### Task instructions
Write out the listing exactly, dropping any picture it contains.

### Provided information
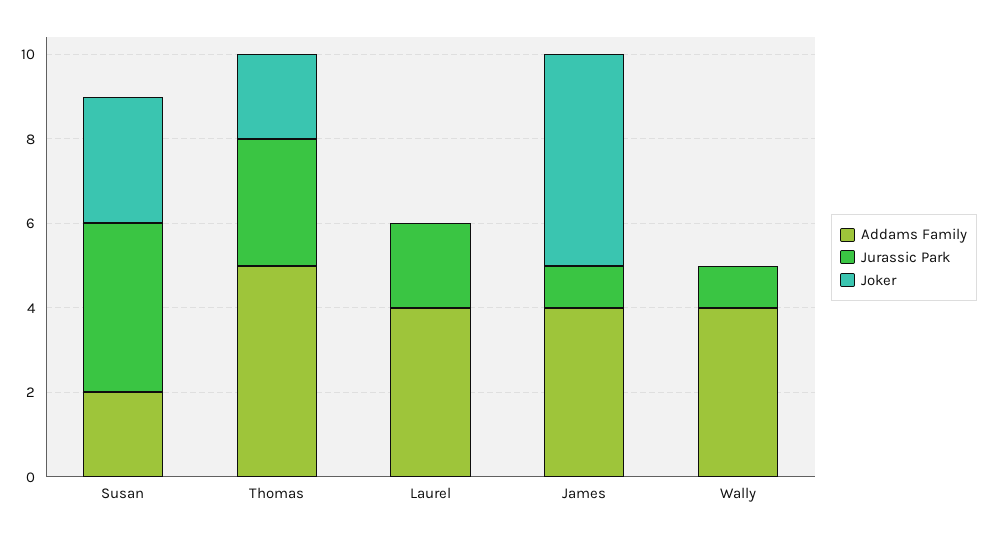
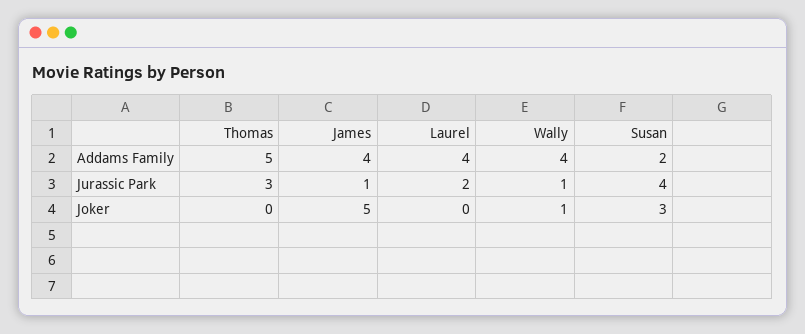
Joker, Thomas: 2 -> 0
Joker, Wally: 0 -> 1

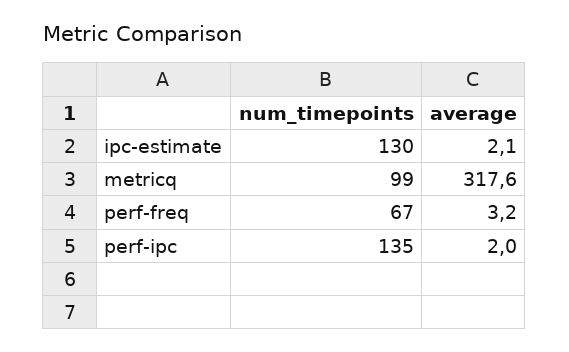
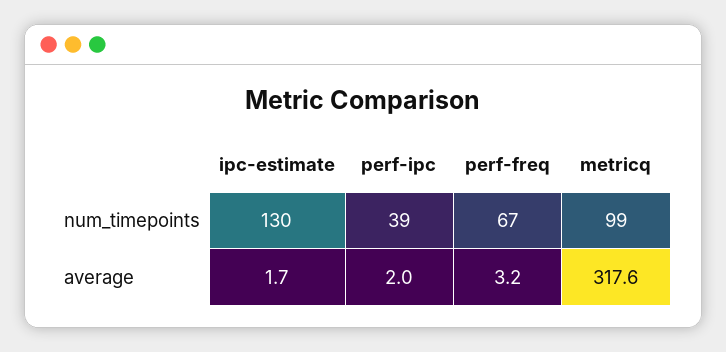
average, ipc-estimate: 2.1 -> 1.7
num_timepoints, perf-ipc: 135 -> 39

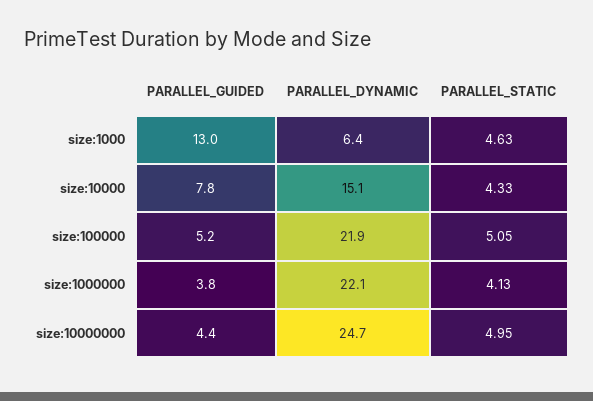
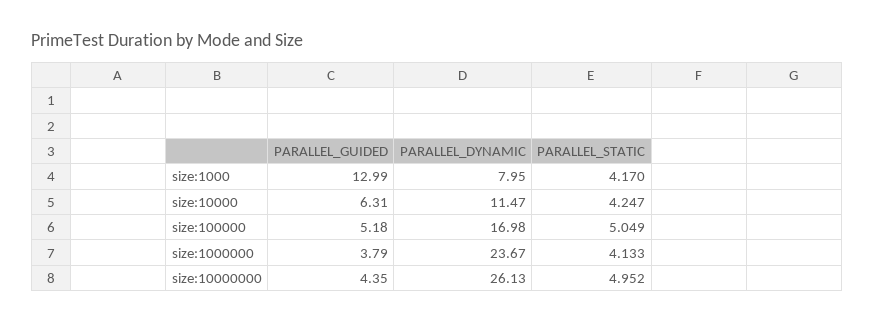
PARALLEL_DYNAMIC, size:1000: 6.4 -> 7.95
PARALLEL_STATIC, size:1000: 4.63 -> 4.17
PARALLEL_GUIDED, size:10000: 7.8 -> 6.31
PARALLEL_DYNAMIC, size:10000: 15.1 -> 11.47
PARALLEL_STATIC, size:10000: 4.33 -> 4.247
PARALLEL_DYNAMIC, size:100000: 21.9 -> 16.98
PARALLEL_DYNAMIC, size:1000000: 22.1 -> 23.67
PARALLEL_DYNAMIC, size:10000000: 24.7 -> 26.13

### Answer to this problem
Joker, Thomas: 2 -> 0
Joker, Wally: 0 -> 1

average, ipc-estimate: 2.1 -> 1.7
num_timepoints, perf-ipc: 135 -> 39

PARALLEL_DYNAMIC, size:1000: 6.4 -> 7.95
PARALLEL_STATIC, size:1000: 4.63 -> 4.17
PARALLEL_GUIDED, size:10000: 7.8 -> 6.31
PARALLEL_DYNAMIC, size:10000: 15.1 -> 11.47
PARALLEL_STATIC, size:10000: 4.33 -> 4.247
PARALLEL_DYNAMIC, size:100000: 21.9 -> 16.98
PARALLEL_DYNAMIC, size:1000000: 22.1 -> 23.67
PARALLEL_DYNAMIC, size:10000000: 24.7 -> 26.13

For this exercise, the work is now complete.